PACROFI VI - Electronic Program


Synchrotron Infrared Microspectrometry of Single Fluid Inclusions Beyond the Diffraction Limit

Nicole Guilhaumou*, Paul Dumas** and Gwyn Phillip Williams***

*Ecole Normale Supérieure, Laboratoire de Géologie, URA 1316 du CNRS, Paris (France).
**LURE-CNRS, Centre Universitaire Paris-Sud, F91405 Orsay and LASIR-CNRS, F94320 Thiais (France).
***National Synchrotron Light Source, Brookhaven National Laboratories, NY11973 Upton (USA).


The microanalysis of individual fluid inclusion by infrared microspectrometry is currently limited by the brightness of the conventional black body thermal emission source. The spatial resolution and signal is limited and allows only the analysis of elements with significantly high absorption in inclusions greater than 15 micron. The use of the infrared Beam line of the National Synchroton Light Source (U2B, Brookhaven National laboratory) overcomes these problems. The U2B line provides a high brightness (increase of 103) source of IR radiation with a low noise level. When coupled with the IR spectrometer, high signal/noise is obtained at or below the system's optical diffraction limit and in short acquisition time. In order to evaluate the new possibilities of this technique, we have performed infrared microscopy measurements using a confocal system and a SpectraTech IRuS microspectrometer on hydrocarbon and acqueous fluid inclusions in flourite and quartz matrix. A 3x3 micron2 aperture was used in this study as optimal conditions. The system is completely purged by dry nitrogen allowing a significant detection of CO2 in vapour and liquid phase of both types of inclusions.



The bending and stretching CH vibrations of aliphatics (Figure 1a) are easily detected in 5 to 10 micron hydrocarbon fluid inclusion in a flourite matrix. In addition the intense 2335 band indicates a high proportion of dissolved CO2 under pressure (stretching vibration). H20 is not detected. In the same sample, coeval aqueous fluid inclusions of 10 microns in size are well confirmed by the OH vibration centered at 1600 and 3454 cm-1. Large amounts of dissolved CO2 are indicated by the intense stretching band at 2345cm-1 (Figure 2a and 2b).
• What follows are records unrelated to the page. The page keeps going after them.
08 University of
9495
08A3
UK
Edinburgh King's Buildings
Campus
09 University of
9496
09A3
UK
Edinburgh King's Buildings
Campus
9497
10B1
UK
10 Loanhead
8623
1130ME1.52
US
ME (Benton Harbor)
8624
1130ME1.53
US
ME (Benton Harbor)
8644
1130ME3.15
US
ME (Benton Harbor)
Shifts of the CO2 stretching bands were noted and could be probably related to different densities. Such measurements will allow the rapid characterization of very small sized fluid inclusions representative of diagenetic events at the limit of detrital quartz and overgrowth in reservoir sandstones. Joint analyses by Raman spectrometry in aqueous inclusions aim to completely define the fluids in the reservoir when diagenesis started. In the Brent samples from the North sea, for example, the main siliceous diagenetic event (Cordon et Guilhaumou 1995) probably took place in an heterogeneous melt composed of oil, gas and concentrated seawater.



Semiquantitative measurements of the integrated intensities of each vibrator allow to establish a chemical image of each component inside the fluid inclusion. We have mapped the oil and the CO2 chemical images of fluid inclusions in fluorite from Tunisia and in quartz overgrowth from North Sea core drill. One example of fluid inclusion in fluorite is shown in figure No 3. In figure 3a, we show a CO2 map derived from the intensities of the 2335cm-1 absorption band, corresponding to the stretching mode. In figure 3b, we show a map of the intensities of the 2850 cm-1 band corresponding to the symmetric C-H stretching vibrations. Although the beam is going partly through the oil surrounding the bubble, we clearly see that the CO2 is mainly present in the gas phase. The relative intensity at a function of the location inside the fluid has to be related to the local density. As the oil is supposed to be homogeneous, the various intensity can be related to the thickness of the area probed. This opens up the possibility of quantitative analysis of hydrocarbon fluid inclusions.



In conclusion, the use of a storage ring, as an infrared source, associated with a microscope, is a promising tool for the analysis of very small sized fluid inclusions (<10 microns), particularly those which are representatives of diagentic events at the edge of detrital quartz and overgrowth in reservoir sandstones. The mapping of the chemical elements open up the possibility of quantitative analysis and thickness measurements in oil and aqueous fluid inclusions. The spatial resolution is not strictly limited to 3 microns, but can be further improved using brightest synchrotron source. This program is under accomplishment at the National Synchrotron Light Source, and spatial resolution of 1 mm can be achieved.

The NSLS is funded by the U.S. Department of Energy-Contract DEACO1-76CH00016.